Holding: The Court reversed the district court’s injunction and held that suits seeking to restrain tax assessment or collection are barred, requiring taxpayers to use ordinary remedies like paying under protest and suing for refund.

Real World Impact:
  • Prevents taxpayers from using injunctions to stop federal tax collection.
  • Requires paying the assessed tax under protest before suing for a refund.
  • Limits courts’ ability to grant equitable relief against tax assessments without exceptional facts.
Topics: child labor tax, tax collection, taxpayer remedies, injunctions against taxes

Summary

Background

A group that ran a cotton-manufacturing plant in Gaston County, North Carolina was assessed $2,098.06 under the federal Child Labor Tax Law after employing children within the ages listed in the statute. The company asked a federal court to permanently stop the federal tax collector from taking or selling its property to satisfy the assessment, arguing the tax law was unconstitutional. The district court granted that injunctive relief and the collector appealed directly to this Court.

Reasoning

The Court’s core question was whether the company could use an equity lawsuit to stop a tax assessment and collection.
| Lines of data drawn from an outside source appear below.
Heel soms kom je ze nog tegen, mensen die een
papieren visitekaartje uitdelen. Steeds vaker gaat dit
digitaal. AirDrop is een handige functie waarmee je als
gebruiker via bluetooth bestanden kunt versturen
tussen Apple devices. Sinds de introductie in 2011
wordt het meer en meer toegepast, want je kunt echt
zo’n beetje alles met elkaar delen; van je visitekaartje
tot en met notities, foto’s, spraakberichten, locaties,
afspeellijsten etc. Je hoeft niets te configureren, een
Relying on a federal statute that bars suits to restrain tax assessments or collection, the Court explained that the plaintiffs had not shown any extraordinary circumstance to avoid that rule. The opinion notes the complainants had alternatives they did not pursue, such as paying under protest and suing to recover the money. Because the pleadings lacked facts showing the statutory bar should not apply, the Court reversed the injunction and directed the bill be dismissed.

Real world impact

This decision means taxpayers cannot ordinarily halt a tax assessment by getting an injunction; they ordinarily must follow the usual refund process after paying under protest. The Court’s ruling resolved the case on procedural grounds and did not decide whether the Child Labor Tax Law itself is constitutional. Tax disputes like this one will typically be handled through payment-and-refund procedures rather than equitable injunctions.